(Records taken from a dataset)
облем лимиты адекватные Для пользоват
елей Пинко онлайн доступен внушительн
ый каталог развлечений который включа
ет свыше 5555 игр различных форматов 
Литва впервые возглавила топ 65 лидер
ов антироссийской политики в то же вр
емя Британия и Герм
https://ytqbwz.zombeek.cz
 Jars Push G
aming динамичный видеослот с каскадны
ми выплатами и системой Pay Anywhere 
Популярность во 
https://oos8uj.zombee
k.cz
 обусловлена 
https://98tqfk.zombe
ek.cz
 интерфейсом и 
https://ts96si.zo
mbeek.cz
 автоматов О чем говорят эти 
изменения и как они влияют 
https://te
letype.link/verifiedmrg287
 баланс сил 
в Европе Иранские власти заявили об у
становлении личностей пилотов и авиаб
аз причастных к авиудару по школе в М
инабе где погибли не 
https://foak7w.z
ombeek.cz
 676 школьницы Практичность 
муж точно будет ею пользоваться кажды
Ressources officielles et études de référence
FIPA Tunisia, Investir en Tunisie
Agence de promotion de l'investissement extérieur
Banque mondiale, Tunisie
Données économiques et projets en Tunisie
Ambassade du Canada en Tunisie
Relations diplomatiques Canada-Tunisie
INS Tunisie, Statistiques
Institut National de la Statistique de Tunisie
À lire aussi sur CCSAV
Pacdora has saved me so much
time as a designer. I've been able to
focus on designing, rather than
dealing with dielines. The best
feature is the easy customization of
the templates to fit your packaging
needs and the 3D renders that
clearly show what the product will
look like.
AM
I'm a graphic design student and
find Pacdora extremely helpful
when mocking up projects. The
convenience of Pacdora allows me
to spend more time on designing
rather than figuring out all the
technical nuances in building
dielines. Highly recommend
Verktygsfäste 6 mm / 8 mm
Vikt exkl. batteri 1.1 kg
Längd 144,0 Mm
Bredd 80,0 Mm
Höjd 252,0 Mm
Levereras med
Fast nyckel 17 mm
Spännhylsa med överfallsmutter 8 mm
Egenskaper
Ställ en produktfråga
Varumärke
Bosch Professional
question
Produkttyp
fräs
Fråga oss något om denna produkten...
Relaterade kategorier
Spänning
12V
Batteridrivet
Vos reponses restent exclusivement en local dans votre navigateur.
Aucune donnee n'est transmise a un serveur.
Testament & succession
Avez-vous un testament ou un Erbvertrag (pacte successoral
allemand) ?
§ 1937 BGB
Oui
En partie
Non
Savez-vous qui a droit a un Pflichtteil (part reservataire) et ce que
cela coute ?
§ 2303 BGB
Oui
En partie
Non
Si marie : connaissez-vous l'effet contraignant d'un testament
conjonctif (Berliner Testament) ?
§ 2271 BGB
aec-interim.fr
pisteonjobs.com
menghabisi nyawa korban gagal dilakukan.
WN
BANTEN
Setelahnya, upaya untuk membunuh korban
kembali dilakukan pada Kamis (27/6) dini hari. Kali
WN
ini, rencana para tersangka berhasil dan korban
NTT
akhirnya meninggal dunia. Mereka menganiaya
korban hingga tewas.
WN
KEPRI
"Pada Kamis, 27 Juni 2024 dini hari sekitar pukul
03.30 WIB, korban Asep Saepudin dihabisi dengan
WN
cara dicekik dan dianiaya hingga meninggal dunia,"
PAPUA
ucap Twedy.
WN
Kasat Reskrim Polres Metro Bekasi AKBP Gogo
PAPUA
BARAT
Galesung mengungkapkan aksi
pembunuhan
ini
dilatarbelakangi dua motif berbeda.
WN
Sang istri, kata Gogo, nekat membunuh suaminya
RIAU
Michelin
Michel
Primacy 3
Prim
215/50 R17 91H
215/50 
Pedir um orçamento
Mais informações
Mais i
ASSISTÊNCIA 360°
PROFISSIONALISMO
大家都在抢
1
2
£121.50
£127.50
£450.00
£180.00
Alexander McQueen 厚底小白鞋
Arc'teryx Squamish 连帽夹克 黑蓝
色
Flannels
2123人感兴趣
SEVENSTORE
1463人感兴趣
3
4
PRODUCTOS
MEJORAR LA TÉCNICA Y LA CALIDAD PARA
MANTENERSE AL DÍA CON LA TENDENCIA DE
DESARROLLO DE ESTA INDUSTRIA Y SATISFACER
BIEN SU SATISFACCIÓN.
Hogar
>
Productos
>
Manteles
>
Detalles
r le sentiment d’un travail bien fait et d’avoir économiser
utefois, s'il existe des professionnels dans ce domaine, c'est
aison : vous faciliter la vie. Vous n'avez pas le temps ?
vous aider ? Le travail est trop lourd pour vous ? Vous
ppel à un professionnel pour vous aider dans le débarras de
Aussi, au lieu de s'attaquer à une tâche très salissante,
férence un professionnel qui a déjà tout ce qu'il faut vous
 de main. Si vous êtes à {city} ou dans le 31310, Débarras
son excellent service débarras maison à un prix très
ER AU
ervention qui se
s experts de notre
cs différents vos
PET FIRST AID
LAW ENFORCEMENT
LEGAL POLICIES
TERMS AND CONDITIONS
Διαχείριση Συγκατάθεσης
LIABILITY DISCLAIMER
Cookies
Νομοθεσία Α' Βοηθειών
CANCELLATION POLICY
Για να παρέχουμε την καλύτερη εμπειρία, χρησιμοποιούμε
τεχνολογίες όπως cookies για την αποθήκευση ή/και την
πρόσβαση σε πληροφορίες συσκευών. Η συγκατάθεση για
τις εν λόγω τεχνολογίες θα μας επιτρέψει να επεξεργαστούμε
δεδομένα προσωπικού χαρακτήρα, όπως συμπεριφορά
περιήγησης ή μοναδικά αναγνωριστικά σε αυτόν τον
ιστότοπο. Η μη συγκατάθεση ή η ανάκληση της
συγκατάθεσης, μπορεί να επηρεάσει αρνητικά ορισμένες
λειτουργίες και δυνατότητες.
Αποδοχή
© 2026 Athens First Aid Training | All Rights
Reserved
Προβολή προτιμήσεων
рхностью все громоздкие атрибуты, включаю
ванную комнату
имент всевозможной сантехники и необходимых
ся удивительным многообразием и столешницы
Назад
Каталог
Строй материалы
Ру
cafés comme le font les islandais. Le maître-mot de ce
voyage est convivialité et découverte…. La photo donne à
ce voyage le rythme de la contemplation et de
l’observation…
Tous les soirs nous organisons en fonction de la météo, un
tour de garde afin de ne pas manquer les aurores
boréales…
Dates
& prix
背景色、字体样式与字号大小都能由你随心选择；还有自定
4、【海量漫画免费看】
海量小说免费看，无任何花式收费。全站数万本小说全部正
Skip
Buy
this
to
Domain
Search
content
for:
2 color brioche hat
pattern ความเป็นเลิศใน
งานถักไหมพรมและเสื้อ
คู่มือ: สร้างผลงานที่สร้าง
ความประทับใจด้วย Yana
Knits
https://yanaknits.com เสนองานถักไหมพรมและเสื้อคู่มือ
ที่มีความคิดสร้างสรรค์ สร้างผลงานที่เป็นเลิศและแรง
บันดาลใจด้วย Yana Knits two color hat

What you have to do:
Please transcribe all of the lines above word for word, keeping every line break and character unchanged.

Solution to this problem:
облем лимиты адекватные Для пользоват
елей Пинко онлайн доступен внушительн
ый каталог развлечений который включа
ет свыше 5555 игр различных форматов 
Литва впервые возглавила топ 65 лидер
ов антироссийской политики в то же вр
емя Британия и Герм
https://ytqbwz.zombeek.cz
 Jars Push G
aming динамичный видеослот с каскадны
ми выплатами и системой Pay Anywhere 
Популярность во 
https://oos8uj.zombee
k.cz
 обусловлена 
https://98tqfk.zombe
ek.cz
 интерфейсом и 
https://ts96si.zo
mbeek.cz
 автоматов О чем говорят эти 
изменения и как они влияют 
https://te
letype.link/verifiedmrg287
 баланс сил 
в Европе Иранские власти заявили об у
становлении личностей пилотов и авиаб
аз причастных к авиудару по школе в М
инабе где погибли не 
https://foak7w.z
ombeek.cz
 676 школьницы Практичность 
муж точно будет ею пользоваться кажды
Ressources officielles et études de référence
FIPA Tunisia, Investir en Tunisie
Agence de promotion de l'investissement extérieur
Banque mondiale, Tunisie
Données économiques et projets en Tunisie
Ambassade du Canada en Tunisie
Relations diplomatiques Canada-Tunisie
INS Tunisie, Statistiques
Institut National de la Statistique de Tunisie
À lire aussi sur CCSAV
Pacdora has saved me so much
time as a designer. I've been able to
focus on designing, rather than
dealing with dielines. The best
feature is the easy customization of
the templates to fit your packaging
needs and the 3D renders that
clearly show what the product will
look like.
AM
I'm a graphic design student and
find Pacdora extremely helpful
when mocking up projects. The
convenience of Pacdora allows me
to spend more time on designing
rather than figuring out all the
technical nuances in building
dielines. Highly recommend
Verktygsfäste 6 mm / 8 mm
Vikt exkl. batteri 1.1 kg
Längd 144,0 Mm
Bredd 80,0 Mm
Höjd 252,0 Mm
Levereras med
Fast nyckel 17 mm
Spännhylsa med överfallsmutter 8 mm
Egenskaper
Ställ en produktfråga
Varumärke
Bosch Professional
question
Produkttyp
fräs
Fråga oss något om denna produkten...
Relaterade kategorier
Spänning
12V
Batteridrivet
Vos reponses restent exclusivement en local dans votre navigateur.
Aucune donnee n'est transmise a un serveur.
Testament & succession
Avez-vous un testament ou un Erbvertrag (pacte successoral
allemand) ?
§ 1937 BGB
Oui
En partie
Non
Savez-vous qui a droit a un Pflichtteil (part reservataire) et ce que
cela coute ?
§ 2303 BGB
Oui
En partie
Non
Si marie : connaissez-vous l'effet contraignant d'un testament
conjonctif (Berliner Testament) ?
§ 2271 BGB
aec-interim.fr
pisteonjobs.com
menghabisi nyawa korban gagal dilakukan.
WN
BANTEN
Setelahnya, upaya untuk membunuh korban
kembali dilakukan pada Kamis (27/6) dini hari. Kali
WN
ini, rencana para tersangka berhasil dan korban
NTT
akhirnya meninggal dunia. Mereka menganiaya
korban hingga tewas.
WN
KEPRI
"Pada Kamis, 27 Juni 2024 dini hari sekitar pukul
03.30 WIB, korban Asep Saepudin dihabisi dengan
WN
cara dicekik dan dianiaya hingga meninggal dunia,"
PAPUA
ucap Twedy.
WN
Kasat Reskrim Polres Metro Bekasi AKBP Gogo
PAPUA
BARAT
Galesung mengungkapkan aksi
pembunuhan
ini
dilatarbelakangi dua motif berbeda.
WN
Sang istri, kata Gogo, nekat membunuh suaminya
RIAU
Michelin
Michel
Primacy 3
Prim
215/50 R17 91H
215/50 
Pedir um orçamento
Mais informações
Mais i
ASSISTÊNCIA 360°
PROFISSIONALISMO
大家都在抢
1
2
£121.50
£127.50
£450.00
£180.00
Alexander McQueen 厚底小白鞋
Arc'teryx Squamish 连帽夹克 黑蓝
色
Flannels
2123人感兴趣
SEVENSTORE
1463人感兴趣
3
4
PRODUCTOS
MEJORAR LA TÉCNICA Y LA CALIDAD PARA
MANTENERSE AL DÍA CON LA TENDENCIA DE
DESARROLLO DE ESTA INDUSTRIA Y SATISFACER
BIEN SU SATISFACCIÓN.
Hogar
>
Productos
>
Manteles
>
Detalles
r le sentiment d’un travail bien fait et d’avoir économiser
utefois, s'il existe des professionnels dans ce domaine, c'est
aison : vous faciliter la vie. Vous n'avez pas le temps ?
vous aider ? Le travail est trop lourd pour vous ? Vous
ppel à un professionnel pour vous aider dans le débarras de
Aussi, au lieu de s'attaquer à une tâche très salissante,
férence un professionnel qui a déjà tout ce qu'il faut vous
 de main. Si vous êtes à {city} ou dans le 31310, Débarras
son excellent service débarras maison à un prix très
ER AU
ervention qui se
s experts de notre
cs différents vos
PET FIRST AID
LAW ENFORCEMENT
LEGAL POLICIES
TERMS AND CONDITIONS
Διαχείριση Συγκατάθεσης
LIABILITY DISCLAIMER
Cookies
Νομοθεσία Α' Βοηθειών
CANCELLATION POLICY
Για να παρέχουμε την καλύτερη εμπειρία, χρησιμοποιούμε
τεχνολογίες όπως cookies για την αποθήκευση ή/και την
πρόσβαση σε πληροφορίες συσκευών. Η συγκατάθεση για
τις εν λόγω τεχνολογίες θα μας επιτρέψει να επεξεργαστούμε
δεδομένα προσωπικού χαρακτήρα, όπως συμπεριφορά
περιήγησης ή μοναδικά αναγνωριστικά σε αυτόν τον
ιστότοπο. Η μη συγκατάθεση ή η ανάκληση της
συγκατάθεσης, μπορεί να επηρεάσει αρνητικά ορισμένες
λειτουργίες και δυνατότητες.
Αποδοχή
© 2026 Athens First Aid Training | All Rights
Reserved
Προβολή προτιμήσεων
рхностью все громоздкие атрибуты, включаю
ванную комнату
имент всевозможной сантехники и необходимых
ся удивительным многообразием и столешницы
Назад
Каталог
Строй материалы
Ру
cafés comme le font les islandais. Le maître-mot de ce
voyage est convivialité et découverte…. La photo donne à
ce voyage le rythme de la contemplation et de
l’observation…
Tous les soirs nous organisons en fonction de la météo, un
tour de garde afin de ne pas manquer les aurores
boréales…
Dates
& prix
背景色、字体样式与字号大小都能由你随心选择；还有自定
4、【海量漫画免费看】
海量小说免费看，无任何花式收费。全站数万本小说全部正
Skip
Buy
this
to
Domain
Search
content
for:
2 color brioche hat
pattern ความเป็นเลิศใน
งานถักไหมพรมและเสื้อ
คู่มือ: สร้างผลงานที่สร้าง
ความประทับใจด้วย Yana
Knits
https://yanaknits.com เสนองานถักไหมพรมและเสื้อคู่มือ
ที่มีความคิดสร้างสรรค์ สร้างผลงานที่เป็นเลิศและแรง
บันดาลใจด้วย Yana Knits two color hat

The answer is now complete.